*** Opening SUPPLIED MATERIAL ***

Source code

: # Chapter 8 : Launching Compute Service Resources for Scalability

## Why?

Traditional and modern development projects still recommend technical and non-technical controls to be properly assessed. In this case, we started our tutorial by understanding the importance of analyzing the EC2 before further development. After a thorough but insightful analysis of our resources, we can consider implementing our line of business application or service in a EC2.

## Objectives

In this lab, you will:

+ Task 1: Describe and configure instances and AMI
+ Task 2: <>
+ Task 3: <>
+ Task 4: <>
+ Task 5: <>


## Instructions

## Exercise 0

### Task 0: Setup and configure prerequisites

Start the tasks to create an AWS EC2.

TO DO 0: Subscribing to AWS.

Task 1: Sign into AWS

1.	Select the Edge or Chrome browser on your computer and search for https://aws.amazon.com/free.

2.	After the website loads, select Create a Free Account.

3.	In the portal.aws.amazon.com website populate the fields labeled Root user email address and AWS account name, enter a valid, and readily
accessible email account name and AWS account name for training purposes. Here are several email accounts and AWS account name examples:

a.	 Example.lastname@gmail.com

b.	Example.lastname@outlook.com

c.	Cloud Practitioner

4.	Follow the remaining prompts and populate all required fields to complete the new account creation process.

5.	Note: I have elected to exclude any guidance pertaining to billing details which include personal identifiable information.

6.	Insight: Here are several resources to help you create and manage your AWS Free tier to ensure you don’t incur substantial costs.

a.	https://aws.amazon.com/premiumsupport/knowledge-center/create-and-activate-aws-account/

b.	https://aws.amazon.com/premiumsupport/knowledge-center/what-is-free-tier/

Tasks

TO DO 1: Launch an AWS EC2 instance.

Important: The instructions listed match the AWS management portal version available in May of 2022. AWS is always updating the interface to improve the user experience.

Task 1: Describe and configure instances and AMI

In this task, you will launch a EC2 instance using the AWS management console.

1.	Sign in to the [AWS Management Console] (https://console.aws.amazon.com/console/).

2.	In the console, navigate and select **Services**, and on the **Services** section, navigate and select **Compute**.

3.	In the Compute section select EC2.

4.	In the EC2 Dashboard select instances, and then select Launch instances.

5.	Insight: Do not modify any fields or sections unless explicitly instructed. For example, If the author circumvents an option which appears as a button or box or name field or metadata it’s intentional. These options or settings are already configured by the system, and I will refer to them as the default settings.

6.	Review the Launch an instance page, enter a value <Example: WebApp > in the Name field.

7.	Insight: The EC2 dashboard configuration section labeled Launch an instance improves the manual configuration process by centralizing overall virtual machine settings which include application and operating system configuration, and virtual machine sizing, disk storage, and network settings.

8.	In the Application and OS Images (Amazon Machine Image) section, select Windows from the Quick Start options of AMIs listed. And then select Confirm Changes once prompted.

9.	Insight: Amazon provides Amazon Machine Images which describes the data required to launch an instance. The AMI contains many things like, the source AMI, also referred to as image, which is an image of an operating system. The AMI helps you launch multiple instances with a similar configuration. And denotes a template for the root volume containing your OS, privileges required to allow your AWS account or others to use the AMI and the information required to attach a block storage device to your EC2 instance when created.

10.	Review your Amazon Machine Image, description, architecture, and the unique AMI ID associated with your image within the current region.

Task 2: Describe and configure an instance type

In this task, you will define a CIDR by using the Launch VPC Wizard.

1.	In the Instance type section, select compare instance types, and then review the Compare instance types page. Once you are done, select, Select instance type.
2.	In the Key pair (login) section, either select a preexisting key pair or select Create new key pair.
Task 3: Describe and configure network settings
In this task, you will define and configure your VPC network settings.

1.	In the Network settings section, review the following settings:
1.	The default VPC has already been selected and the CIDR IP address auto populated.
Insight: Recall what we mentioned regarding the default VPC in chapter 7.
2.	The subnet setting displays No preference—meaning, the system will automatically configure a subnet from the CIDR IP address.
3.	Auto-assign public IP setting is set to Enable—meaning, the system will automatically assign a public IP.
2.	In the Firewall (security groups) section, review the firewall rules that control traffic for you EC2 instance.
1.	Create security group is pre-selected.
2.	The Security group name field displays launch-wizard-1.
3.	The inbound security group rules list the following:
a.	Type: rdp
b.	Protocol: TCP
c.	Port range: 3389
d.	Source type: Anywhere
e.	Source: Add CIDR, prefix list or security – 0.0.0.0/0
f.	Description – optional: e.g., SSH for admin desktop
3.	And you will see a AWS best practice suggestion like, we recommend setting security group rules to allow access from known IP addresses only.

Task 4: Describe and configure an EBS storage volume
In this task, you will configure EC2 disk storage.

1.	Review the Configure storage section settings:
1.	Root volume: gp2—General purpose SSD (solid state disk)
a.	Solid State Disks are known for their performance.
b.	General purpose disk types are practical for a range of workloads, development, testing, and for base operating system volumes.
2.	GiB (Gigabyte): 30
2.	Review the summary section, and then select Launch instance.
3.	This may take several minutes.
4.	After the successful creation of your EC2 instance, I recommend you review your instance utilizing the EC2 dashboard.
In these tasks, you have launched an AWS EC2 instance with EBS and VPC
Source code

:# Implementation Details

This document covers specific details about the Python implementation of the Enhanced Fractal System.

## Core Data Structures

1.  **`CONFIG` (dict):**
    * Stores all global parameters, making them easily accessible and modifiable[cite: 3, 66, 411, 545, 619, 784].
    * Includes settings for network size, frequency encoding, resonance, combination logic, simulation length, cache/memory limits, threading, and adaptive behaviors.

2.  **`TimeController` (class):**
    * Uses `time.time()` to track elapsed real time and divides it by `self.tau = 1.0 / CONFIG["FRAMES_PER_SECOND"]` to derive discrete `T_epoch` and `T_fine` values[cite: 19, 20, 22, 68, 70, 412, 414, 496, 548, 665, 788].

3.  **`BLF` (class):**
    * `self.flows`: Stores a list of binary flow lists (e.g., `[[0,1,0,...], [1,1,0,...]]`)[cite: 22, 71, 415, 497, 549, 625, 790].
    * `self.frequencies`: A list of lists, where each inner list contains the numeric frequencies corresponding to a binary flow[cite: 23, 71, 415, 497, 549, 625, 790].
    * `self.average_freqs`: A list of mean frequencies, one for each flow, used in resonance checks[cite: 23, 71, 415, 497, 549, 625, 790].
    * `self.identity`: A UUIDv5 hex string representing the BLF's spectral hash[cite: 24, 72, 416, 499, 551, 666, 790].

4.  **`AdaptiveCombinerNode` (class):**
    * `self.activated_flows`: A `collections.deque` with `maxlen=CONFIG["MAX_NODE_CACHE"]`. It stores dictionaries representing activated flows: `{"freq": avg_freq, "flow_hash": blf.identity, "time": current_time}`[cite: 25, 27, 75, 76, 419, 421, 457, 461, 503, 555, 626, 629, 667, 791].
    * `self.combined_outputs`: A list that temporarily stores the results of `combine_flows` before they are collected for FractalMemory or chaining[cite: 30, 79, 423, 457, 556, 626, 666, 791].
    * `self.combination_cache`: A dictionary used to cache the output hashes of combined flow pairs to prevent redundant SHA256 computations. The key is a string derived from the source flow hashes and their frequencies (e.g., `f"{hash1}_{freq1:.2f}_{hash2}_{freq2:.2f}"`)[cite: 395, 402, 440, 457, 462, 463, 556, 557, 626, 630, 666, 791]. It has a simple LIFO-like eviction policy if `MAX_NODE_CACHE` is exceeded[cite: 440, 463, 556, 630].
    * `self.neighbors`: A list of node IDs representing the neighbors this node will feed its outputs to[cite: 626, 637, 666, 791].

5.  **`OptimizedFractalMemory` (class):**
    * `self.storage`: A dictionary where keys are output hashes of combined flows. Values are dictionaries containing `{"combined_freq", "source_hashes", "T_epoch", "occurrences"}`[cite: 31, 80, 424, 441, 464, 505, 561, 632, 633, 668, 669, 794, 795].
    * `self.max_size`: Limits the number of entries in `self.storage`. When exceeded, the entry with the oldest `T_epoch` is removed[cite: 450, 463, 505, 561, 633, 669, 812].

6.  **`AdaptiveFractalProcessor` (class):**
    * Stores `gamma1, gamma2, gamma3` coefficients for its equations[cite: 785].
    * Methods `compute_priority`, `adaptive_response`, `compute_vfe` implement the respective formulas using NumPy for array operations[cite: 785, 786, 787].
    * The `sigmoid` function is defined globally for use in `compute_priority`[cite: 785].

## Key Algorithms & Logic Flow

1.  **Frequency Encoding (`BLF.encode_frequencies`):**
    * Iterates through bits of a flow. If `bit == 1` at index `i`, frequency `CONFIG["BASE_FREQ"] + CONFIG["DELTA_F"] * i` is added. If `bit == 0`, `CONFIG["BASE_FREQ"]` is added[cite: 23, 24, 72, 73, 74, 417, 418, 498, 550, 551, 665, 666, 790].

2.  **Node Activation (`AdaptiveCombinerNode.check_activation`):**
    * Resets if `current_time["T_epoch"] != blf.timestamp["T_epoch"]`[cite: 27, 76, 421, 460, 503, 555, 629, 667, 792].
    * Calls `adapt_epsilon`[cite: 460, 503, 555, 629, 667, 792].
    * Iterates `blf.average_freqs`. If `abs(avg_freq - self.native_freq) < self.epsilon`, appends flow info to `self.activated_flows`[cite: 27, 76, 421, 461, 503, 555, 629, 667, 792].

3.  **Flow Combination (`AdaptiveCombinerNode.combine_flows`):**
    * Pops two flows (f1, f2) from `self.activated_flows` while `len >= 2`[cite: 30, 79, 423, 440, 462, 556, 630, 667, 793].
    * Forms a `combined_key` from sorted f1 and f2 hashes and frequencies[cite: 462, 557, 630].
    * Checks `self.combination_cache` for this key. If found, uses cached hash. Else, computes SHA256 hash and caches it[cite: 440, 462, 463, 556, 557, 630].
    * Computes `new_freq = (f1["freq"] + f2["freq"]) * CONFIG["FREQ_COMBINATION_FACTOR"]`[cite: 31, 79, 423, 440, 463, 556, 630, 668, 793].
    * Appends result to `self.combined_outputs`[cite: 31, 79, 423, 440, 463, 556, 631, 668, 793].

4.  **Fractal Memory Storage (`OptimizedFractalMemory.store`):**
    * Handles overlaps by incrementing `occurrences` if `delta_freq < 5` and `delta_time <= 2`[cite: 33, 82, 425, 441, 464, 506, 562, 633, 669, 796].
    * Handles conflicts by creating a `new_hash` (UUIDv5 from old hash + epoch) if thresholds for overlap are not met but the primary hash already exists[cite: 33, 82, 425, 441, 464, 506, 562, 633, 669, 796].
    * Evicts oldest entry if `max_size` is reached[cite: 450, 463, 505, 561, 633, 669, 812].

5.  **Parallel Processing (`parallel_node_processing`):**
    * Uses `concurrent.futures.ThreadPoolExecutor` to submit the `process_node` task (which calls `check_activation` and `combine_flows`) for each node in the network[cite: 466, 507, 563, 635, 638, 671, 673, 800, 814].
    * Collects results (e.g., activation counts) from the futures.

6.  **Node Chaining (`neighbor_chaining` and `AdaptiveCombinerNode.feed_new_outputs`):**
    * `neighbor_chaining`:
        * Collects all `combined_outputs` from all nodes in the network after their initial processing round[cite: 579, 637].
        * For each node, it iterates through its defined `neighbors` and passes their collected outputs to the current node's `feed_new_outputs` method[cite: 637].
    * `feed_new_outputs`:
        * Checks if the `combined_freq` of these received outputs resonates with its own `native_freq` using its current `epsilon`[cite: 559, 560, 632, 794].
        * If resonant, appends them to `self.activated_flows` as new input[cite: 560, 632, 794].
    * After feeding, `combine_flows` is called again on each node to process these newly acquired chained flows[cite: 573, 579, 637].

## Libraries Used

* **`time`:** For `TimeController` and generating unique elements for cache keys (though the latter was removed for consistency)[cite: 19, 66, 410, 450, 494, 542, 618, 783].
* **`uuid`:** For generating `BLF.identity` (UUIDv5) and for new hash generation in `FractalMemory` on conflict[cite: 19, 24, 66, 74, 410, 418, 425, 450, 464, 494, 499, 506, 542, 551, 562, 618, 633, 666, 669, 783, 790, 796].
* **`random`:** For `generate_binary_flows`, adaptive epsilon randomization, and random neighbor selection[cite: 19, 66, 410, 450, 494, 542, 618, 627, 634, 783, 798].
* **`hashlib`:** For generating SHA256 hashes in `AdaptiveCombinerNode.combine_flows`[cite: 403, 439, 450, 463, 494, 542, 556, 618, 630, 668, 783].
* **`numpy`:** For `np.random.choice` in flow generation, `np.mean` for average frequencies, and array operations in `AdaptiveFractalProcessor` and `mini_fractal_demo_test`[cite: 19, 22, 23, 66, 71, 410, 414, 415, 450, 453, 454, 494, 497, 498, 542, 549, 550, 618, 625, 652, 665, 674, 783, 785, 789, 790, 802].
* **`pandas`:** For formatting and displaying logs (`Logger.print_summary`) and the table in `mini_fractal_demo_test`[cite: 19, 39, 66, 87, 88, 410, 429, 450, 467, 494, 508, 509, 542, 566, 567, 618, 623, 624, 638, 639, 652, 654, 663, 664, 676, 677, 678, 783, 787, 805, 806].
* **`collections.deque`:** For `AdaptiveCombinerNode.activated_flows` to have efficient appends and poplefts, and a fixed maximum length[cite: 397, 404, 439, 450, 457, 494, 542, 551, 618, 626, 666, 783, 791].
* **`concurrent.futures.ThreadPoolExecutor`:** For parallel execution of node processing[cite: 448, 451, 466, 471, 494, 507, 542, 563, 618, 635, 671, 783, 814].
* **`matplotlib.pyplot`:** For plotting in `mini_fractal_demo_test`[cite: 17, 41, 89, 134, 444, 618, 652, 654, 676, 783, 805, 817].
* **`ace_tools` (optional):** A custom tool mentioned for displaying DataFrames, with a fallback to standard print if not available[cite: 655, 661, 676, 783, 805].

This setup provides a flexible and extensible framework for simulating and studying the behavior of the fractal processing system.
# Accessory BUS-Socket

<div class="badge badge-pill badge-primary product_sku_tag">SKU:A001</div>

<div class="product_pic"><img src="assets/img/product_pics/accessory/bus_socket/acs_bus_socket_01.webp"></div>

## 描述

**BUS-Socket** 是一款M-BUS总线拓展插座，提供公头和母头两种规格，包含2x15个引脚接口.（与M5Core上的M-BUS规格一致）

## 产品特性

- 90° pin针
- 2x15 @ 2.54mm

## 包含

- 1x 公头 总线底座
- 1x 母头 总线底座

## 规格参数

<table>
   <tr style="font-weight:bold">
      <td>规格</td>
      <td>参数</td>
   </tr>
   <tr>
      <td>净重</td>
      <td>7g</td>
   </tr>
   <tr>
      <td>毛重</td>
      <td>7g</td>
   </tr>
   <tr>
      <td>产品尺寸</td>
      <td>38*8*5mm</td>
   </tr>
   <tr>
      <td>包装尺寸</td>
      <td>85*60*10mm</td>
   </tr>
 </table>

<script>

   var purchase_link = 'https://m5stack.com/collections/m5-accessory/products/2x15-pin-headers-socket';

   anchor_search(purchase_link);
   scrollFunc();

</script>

*** Closing SUPPLIED MATERIAL ***

HOW TO COMPLETE THIS TASK: How many lines in the rows above contain the word "selected"? Reply with the number only.

TASK ANSWER: 2